Trump's businesses received millions from foreign entities during his presidency, House report says

Democrats say the payments defied the Constitution's foreign emoluments clause.

ByWill Steakin ABCNews logo
Saturday, January 6, 2024
Trump's businesses received millions from foreign entities in office
The 156-page report by House Democrats is entitled "White House For Sale."

Former President Donald Trump's businesses received millions of dollars from foreign entities located in 20 different countries during his presidency, according to a new report released Thursday by Democrats on the House Oversight committee.



The top Democrat on the Oversight Committee, Rep. Jamie Raskin, released the report and provided documents from Trump's former accounting firm that show that 20 governments, including China and Saudi Arabia, paid at least $7.8 million during Trump's presidency to business entities that included Trump International Hotels in Washington, D.C., and Las Vegas, and Trump Towers in New York.



The 156-page report by House Democrats is entitled "White House For Sale."



In the forward to the report, Raskin wrote, "By elevating his personal financial interests and the policy priorities of corrupt foreign powers over the American public interest, former President Trump violated both the clear commands of the Constitution and the careful precedent set and observed by every previous commander in chief."



The reports says that, according to "limited records" obtained by the committee, Saudi Arabia likely paid Trump-owned business at least $615,422 during Trump's first term in office.



Former President Donald Trump speaks at a campaign rally at Terrace View Event Center in Sioux Center, Iowa, Friday, Jan. 5, 2024.
Former President Donald Trump speaks at a campaign rally at Terrace View Event Center in Sioux Center, Iowa, Friday, Jan. 5, 2024.
(AP Photo/Andrew Harnik)


"While the Kingdom of Saudi Arabia was making these payments, President Trump chose Saudi Arabia as the destination of his first overseas trip -- a choice that was unprecedented among U.S. presidents," the report says.

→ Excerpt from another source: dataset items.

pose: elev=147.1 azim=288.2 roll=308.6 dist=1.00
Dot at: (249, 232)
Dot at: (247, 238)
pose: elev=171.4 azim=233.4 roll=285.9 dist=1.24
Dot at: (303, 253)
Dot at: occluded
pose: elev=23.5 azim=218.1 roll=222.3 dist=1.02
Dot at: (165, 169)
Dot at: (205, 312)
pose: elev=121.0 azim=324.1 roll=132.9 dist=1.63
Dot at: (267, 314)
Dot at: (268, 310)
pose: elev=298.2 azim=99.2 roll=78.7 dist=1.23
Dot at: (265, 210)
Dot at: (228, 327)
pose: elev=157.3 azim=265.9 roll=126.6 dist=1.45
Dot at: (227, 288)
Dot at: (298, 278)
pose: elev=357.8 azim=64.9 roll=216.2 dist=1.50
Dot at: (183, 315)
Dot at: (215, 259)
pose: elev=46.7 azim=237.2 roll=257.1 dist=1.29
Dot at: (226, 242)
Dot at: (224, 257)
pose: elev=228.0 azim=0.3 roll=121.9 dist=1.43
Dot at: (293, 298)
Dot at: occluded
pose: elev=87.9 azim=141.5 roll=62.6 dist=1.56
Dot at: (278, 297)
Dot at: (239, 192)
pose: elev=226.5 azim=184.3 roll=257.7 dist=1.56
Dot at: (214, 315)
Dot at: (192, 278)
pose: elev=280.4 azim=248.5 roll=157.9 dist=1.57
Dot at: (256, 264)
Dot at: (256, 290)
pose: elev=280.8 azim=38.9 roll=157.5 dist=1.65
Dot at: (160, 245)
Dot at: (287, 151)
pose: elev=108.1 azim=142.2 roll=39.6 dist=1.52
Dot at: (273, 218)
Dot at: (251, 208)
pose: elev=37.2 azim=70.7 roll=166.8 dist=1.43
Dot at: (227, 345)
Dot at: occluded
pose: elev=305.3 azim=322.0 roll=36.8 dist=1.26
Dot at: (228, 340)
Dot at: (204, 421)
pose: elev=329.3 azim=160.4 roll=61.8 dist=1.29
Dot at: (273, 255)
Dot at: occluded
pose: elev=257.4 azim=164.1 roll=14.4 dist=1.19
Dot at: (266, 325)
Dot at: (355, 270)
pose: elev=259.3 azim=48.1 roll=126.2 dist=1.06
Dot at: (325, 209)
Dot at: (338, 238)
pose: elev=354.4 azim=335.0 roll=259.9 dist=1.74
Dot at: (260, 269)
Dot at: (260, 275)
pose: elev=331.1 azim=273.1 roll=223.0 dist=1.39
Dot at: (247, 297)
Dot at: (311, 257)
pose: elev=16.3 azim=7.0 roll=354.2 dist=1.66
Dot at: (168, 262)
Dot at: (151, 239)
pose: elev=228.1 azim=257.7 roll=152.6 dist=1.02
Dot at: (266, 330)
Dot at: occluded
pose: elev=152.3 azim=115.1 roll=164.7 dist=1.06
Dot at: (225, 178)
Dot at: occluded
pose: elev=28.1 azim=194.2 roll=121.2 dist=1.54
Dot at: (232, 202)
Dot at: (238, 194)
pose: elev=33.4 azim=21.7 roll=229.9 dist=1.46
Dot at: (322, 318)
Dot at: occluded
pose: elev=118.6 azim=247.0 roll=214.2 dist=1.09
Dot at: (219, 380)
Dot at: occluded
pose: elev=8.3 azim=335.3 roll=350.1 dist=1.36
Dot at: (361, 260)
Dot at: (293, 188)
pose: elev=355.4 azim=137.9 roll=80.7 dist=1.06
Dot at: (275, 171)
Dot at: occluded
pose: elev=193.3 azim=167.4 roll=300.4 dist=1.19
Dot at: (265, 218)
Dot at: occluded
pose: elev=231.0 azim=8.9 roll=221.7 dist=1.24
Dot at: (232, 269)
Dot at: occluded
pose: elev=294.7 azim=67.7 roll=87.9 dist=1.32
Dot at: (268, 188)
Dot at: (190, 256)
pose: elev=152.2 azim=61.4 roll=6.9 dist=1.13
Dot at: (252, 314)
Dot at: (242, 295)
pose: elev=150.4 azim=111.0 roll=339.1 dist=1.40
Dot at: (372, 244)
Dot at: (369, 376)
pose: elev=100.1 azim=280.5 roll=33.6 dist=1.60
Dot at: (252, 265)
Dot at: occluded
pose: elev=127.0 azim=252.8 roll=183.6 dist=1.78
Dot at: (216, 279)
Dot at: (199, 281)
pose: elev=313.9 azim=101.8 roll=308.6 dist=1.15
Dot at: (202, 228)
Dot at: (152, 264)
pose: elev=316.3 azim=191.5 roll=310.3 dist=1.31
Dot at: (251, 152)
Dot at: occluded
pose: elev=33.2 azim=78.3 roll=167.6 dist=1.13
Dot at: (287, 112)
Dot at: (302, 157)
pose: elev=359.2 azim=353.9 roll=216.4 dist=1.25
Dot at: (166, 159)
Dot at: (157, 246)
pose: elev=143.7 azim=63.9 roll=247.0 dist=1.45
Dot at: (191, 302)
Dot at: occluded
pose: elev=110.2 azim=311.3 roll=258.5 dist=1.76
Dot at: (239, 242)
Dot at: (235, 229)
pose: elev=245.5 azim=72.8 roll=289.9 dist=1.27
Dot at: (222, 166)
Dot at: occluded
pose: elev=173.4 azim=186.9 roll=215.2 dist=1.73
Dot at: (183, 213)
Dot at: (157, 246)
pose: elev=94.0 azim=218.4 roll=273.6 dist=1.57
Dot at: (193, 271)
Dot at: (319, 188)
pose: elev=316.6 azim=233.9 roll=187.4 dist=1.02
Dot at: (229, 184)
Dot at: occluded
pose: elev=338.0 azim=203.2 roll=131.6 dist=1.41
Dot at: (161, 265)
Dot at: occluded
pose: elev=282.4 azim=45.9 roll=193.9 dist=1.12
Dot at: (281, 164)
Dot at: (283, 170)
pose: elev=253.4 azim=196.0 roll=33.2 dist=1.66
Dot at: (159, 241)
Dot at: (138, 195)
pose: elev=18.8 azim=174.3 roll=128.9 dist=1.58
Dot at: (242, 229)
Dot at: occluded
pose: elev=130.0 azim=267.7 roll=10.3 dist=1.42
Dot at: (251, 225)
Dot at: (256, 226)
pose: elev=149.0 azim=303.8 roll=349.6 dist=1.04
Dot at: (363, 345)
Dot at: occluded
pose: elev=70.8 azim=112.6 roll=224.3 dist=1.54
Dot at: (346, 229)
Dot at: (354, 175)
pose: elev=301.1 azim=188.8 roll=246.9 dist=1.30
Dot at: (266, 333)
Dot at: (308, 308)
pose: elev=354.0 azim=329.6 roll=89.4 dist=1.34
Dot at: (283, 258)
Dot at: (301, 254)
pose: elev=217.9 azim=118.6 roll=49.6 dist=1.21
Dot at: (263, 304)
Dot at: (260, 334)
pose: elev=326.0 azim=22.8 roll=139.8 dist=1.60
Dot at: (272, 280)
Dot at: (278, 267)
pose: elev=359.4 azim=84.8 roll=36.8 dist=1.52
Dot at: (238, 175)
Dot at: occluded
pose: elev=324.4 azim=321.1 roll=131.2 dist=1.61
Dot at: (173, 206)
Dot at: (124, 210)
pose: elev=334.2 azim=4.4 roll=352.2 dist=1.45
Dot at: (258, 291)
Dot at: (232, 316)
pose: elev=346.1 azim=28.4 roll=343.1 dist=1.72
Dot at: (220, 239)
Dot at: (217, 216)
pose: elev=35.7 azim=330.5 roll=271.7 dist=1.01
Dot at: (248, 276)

The report claims that the payments violated the Constitution's foreign emoluments clause, a rule that bars the president and other federal officials from accepting money or gifts from foreign governments without Congressional approval.



"Through entities he owned and controlled, President Trump accepted, at a minimum, millions of dollars in foreign emoluments in violation of the United States Constitution," Democrats write in the report. "The documents obtained from former President Trump's accounting firm demonstrate that four Trump-owned properties together collected, at the least, millions of dollars in payments from foreign governments and officials that violated the Constitution's prohibition on emoluments 'of any kind whatever' from foreign governments."



In a statement to ABC News, Eric Trump, the former president's son who helps run the Trump Organization, said the House Democrats' "narrative is insane," citing profits that Trump voluntary donated to the Treasury Department to offset his business earnings from foreign entities.



"We do not have the ability or viability to stop someone from booking through third parties - Expedia etc - hence the voluntary donation of profits ... which has been covered ad nauseam," Eric Trump said. "That narrative is insane, especially given there is no President in United States history who was tougher on China than Donald Trump... a President who introduced billions and billions of dollars worth of tariffs on their goods and services."



ABC News reported in 2018 that Trump had voluntarily donated $151,470 to the U.S. Treasury, which a Trump Organization attorney said "fulfills our pledge to donate profits from foreign government patronage at our hotels and similar business during President Trump's term in office."



However, government ethics watchdogs questioned the amount of the donation, saying the methodology used did not require the Trump Organization to account for revenues earned from foreign-government patrons of unprofitable Trump properties.



In 2021, the U.S. Supreme Court dismissed lawsuits accusing Trump of profiting from his presidency, on the grounds that he is no longer in office.